I did change that method locally in my own installation of django and it works for me. If it is not important for other users / or developers to make that correction part of their own installations / repository that's fine with me. If it is, then here are my 2 cents contribution.
Vitalije
PS: I feel like my reporting a bug is not very welcomed. I am grateful for all the time and energy that django developers have put in it, and I want to give something back to the community. It took me some time and effort to register, to write report in English (that is not my primary language), to debug code and report back the solution I found, and I don't complain about that effort and time. But I would appreciate (and I do believe some other programmers like me would appreciate also) if our bug reports are investigated more thoroughly before being replied. The next time I (or someone like me) find a bug in django, it can happen very easily that we wouldn't care so much to report it. I am not being impatient while waiting response from developers, so let them take their time as much as they need. But when they decide to respond, please let them take our reports seriously. Let them read our reports, test them, test their own hypothesis before making a reply. It would make us more willing to report. If there is something wrong with my report then please educate me how to make better report and by doing it you would make me feel that I owe you more good reports. That way there will be soon great number of good reports for every single bug, we users find. It is very easy to turn people away (not me, I believe), but not so easy to inspire them to get involved. Having said that I do hope that we will be more and more understanding each other in the future.

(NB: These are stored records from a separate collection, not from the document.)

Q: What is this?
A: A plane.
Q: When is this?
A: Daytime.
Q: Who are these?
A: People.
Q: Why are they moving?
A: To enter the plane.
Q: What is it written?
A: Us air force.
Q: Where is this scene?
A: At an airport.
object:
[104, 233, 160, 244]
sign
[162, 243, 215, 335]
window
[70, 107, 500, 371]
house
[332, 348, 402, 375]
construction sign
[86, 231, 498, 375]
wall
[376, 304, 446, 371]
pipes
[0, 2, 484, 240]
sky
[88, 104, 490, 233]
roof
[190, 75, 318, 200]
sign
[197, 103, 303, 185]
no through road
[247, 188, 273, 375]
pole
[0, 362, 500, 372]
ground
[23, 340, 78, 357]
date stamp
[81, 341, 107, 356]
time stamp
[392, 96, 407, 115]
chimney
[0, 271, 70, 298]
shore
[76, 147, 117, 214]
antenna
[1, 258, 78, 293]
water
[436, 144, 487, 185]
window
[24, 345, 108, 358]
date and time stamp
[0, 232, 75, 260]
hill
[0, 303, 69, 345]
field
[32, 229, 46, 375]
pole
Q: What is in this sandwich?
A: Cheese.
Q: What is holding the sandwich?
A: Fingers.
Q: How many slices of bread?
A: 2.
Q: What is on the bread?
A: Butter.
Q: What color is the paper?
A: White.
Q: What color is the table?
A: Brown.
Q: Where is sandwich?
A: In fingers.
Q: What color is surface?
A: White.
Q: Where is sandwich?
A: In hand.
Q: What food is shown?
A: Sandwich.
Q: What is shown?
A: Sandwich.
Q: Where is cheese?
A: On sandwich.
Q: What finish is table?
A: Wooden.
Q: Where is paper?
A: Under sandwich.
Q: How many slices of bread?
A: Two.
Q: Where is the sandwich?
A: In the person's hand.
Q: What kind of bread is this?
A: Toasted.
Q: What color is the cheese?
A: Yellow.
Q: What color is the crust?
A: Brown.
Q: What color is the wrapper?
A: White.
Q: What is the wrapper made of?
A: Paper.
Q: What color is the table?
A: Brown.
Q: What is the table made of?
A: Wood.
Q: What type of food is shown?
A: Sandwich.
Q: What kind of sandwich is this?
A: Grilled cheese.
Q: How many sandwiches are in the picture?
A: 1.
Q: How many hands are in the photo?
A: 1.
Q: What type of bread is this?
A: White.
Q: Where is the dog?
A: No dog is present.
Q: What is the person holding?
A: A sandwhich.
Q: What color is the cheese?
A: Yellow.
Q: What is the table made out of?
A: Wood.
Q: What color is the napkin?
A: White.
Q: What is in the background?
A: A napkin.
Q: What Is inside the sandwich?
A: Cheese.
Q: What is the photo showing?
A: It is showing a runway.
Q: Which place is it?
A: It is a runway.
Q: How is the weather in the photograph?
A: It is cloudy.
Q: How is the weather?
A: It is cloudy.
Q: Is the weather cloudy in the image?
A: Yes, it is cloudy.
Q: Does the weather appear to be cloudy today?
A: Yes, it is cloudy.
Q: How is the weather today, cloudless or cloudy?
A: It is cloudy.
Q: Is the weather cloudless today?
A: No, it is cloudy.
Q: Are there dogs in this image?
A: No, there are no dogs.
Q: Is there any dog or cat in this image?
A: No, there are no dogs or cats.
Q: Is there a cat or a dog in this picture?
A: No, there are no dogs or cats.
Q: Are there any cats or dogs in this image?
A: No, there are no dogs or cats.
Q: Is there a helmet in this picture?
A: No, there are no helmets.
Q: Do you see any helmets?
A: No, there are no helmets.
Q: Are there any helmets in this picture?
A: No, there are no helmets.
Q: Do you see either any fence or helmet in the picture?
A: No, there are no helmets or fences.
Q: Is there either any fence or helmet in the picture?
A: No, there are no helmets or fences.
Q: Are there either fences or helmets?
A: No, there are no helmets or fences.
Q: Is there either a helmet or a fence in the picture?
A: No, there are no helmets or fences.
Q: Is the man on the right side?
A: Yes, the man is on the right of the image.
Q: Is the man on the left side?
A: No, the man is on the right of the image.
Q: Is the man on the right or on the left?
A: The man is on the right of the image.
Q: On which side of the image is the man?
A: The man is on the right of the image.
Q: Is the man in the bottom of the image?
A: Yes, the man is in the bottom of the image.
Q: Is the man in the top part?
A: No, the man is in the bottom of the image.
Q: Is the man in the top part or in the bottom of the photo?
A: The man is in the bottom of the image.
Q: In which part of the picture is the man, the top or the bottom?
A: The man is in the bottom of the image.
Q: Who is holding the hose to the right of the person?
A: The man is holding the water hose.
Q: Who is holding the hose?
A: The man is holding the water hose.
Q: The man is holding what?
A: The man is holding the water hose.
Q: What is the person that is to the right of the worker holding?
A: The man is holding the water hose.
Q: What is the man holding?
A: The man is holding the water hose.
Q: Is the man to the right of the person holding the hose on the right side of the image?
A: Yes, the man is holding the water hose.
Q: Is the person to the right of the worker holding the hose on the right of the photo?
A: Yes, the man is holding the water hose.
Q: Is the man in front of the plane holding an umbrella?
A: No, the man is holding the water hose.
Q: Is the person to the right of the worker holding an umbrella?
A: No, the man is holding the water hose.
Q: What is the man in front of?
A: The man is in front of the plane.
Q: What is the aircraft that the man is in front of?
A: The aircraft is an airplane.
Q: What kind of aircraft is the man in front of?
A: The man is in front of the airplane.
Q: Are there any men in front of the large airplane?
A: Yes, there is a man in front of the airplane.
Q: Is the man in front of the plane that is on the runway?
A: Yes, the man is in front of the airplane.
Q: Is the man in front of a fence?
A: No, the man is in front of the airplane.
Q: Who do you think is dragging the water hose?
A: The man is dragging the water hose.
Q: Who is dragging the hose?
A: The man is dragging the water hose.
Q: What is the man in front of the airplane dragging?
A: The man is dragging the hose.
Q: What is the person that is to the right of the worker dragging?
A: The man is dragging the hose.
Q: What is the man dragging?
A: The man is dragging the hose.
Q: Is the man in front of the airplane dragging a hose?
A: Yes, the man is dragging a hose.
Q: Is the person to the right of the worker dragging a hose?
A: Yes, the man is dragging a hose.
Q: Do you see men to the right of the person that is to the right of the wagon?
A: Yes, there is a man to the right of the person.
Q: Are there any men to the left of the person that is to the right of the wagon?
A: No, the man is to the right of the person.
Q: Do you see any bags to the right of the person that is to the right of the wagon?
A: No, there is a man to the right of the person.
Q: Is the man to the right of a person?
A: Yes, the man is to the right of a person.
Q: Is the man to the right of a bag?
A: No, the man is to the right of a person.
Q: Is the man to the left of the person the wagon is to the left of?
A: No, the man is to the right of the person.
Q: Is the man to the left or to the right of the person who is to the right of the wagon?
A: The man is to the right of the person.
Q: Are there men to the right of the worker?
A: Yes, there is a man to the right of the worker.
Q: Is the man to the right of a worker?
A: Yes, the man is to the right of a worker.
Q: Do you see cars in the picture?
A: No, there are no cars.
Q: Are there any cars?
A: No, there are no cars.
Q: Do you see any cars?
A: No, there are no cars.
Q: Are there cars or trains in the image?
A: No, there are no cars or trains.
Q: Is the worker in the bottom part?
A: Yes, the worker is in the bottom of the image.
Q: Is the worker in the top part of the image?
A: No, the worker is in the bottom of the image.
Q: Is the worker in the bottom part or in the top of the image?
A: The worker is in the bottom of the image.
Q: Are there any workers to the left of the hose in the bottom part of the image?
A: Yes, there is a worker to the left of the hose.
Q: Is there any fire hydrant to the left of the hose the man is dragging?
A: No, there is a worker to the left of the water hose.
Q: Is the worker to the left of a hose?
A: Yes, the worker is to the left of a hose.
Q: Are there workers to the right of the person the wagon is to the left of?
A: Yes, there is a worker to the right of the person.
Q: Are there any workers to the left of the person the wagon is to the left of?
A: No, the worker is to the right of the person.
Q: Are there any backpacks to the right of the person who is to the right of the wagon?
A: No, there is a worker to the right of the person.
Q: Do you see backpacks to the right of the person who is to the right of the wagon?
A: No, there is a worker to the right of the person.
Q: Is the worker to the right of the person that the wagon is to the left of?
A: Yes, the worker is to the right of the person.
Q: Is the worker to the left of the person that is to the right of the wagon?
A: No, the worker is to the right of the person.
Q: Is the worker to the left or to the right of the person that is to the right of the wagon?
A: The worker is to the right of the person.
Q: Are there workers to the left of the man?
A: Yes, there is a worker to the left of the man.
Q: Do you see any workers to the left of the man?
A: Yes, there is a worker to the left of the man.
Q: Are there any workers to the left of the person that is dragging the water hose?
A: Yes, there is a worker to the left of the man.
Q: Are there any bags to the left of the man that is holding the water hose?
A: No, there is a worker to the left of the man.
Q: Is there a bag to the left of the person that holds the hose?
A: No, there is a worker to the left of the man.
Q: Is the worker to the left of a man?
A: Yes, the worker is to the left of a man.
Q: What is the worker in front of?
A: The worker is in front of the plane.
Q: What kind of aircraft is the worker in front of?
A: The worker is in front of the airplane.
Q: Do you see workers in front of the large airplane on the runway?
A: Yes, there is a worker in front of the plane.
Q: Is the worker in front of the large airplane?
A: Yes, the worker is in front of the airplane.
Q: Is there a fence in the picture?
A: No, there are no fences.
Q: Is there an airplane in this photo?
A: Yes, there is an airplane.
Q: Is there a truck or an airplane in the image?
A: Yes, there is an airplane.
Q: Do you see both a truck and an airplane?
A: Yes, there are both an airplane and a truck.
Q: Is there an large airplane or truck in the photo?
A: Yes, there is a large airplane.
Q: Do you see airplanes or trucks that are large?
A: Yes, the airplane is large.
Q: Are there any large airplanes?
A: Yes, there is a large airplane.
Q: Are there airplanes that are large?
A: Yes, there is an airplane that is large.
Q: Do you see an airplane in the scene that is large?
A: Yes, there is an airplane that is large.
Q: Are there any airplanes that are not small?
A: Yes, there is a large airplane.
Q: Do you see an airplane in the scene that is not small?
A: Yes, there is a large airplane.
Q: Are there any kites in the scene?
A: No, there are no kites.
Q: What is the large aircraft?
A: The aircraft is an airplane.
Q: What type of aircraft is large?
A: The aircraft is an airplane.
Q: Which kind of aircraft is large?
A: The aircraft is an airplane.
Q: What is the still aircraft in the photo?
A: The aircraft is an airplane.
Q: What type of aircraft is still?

comment:9 by , 12 years ago
Owner: | removed |
---|---|
Status: | reopened → new |
Replying to vitalije:
PS: I feel like my reporting a bug is not very welcomed. (...)
I'm very sorry if I gave you the impression that your report was not welcome. It's not the case. In written communication, it's so easy to overlook the tone of responses and I probably did not address your issue with enough care. I will continue to investigate, but if any other reader feels like working on the issue, I have no monopol on it :-)
comment:10 by , 12 years ago
Needs tests: | set |
---|---|
Triage Stage: | Unreviewed → Accepted |
I could (at last) reproduced the issue. The culprit is self.urlconf_name which __repr__
already returns an utf-8-encode string (when self.urlconf_name is a list of RegexURLPattern), which then cannot be re-inserted in an unicode string without being decoded first. It is even reproducible in master.
Could you please test the following patch?
comment:11 by , 12 years ago
Needs tests: | unset |
---|
comment:12 by , 12 years ago
Resolution: | → fixed |
---|---|
Status: | new → closed |
The fix committed for #17892 [28fd876bae15df747d164dcae229840d2cf135ca] should have fixed this issue also.
How did you encounter this error?
urlconf_name
is the import path of the URLconf module, and Python doesn't support unicode module names (at least until Python 3.2), so it should always be an ASCII string.